I wasn’t sure, honestly.
What’s a gal to do when she’s looking for Auesten-esque rom-com content but at a more livable pace? Because believe me, my ancestors were not schlepping around ball rooms in Europe, even if they weren’t in England.
I was reading Anne Helen Petersen’s newsletter,
, and she mentioned in one of her periodical link roundups that she was reading Longbourn, basically the servants’s version of Pride and Prejudice. Aka, the downstairs people of Downton Abbey. This intrigued me, because one of my issues with reading Pride and Prejudice for the first time at 12 was that I missed a lot of the historical context - and by a lot, I mean all of it. I don’t blame Jane Austen for this - she wasn’t writing for me, a 21st century girl. She was writing for the people of her time, who would implicitly understand the social mores of upper crust British society and were well versed in the ways of servantry and the Napoleonic Wars. I missed all that the first time around, even the second time around in high school. I always wondered *what* exactly the Militia was doing in Meryton, because what war was going on? Napoleon. That’s what war was going on.In some ways, though, the distance from political and historical events was realistic to that time period, because why would young ladies looking for an eligible marriage be concerned with what Bonaparte was doing on the Continent?
I view this book as the other side of the coin to Pride and Prejudice - in my estimation, it’s impossible to understand one without the other and the two should be read in tandem. Jo Baker cites in her author’s note that she lined up every servant action mentioned in Austen’s original work with what is described in Longbourn. The prose was sparse at times, but deeply illustrative of someone who has to do manual work for a living, and what all of that repetitive, back-breaking work entails. The physicality of the book was on point. Here, we get a real glimpse of what wartime service would be like in those infernal battles, and why being an ocean away on a small estate might actually be desirable.
From a craft perspective, the narration style annoyed me. I didn’t mind the omniscience so to speak (that’s the God-like narrative voice), but the fact that each chapter switched between 3 to 4 people, sometimes within paragraphs, drove me nuts. There were a few instances where if I didn’t keep my pronouns straight, I had no idea what was going on.
The book added a fuller perspective to my understanding of the ‘world’ of Austen and its socio-political-economic context, which is honestly something that interests me greatly. Why do people make the decisions that they do? We can only ascertain that as readers when we have the full facts, and something always felt missing from Pride and Prejudice for me. It was a sweet enough book that mirrored the original plot of Pride and Prejudice in many ways - there’s a love triangle, enemies to lovers, miscommunication, hopeless situations that are redeemed - and it’s enough to remember that no matter who you are, big or small, we’re all deserving of our fancy love stories.

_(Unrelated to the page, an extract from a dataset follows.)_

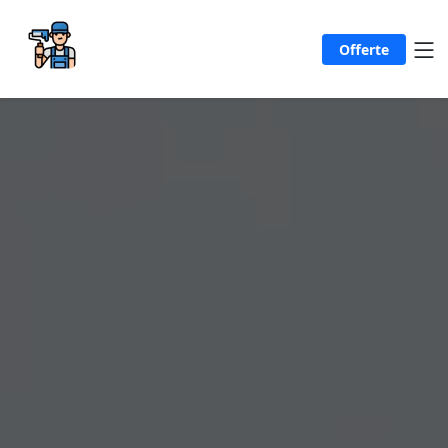
Offerte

Except if you come up to someone randomly in a cafe and ask them out. Please do not do that.
No matter how much I enjoy Keira Knightley and the 2005 version.
As I’m not doubt sure you’re well aware of by now.
I went to a private boarding school, I have no idea what they were doing with our tuition money if not to build actualy BUILDINGS.
I regret nothing.
Though justice for Mary because SHE WAS RIGHT THERE MR. COLLINS. RIGHT. THERE.
Unless you’re doing something over the top romantic with your romantic partner and they are consenting in all of this. Then by all means, carry on.
It’s called Mr. Crepe and it’s amazing and I will also not be taking comments otherwise.
THE BAR IS IN HELL.
I'm proud to be Mary in some areas of my life, but I feel like the answer to "which Bennet sister are you" is a spectrum and varies based on context. Maybe I'm just insecure about being Mary all the time lol.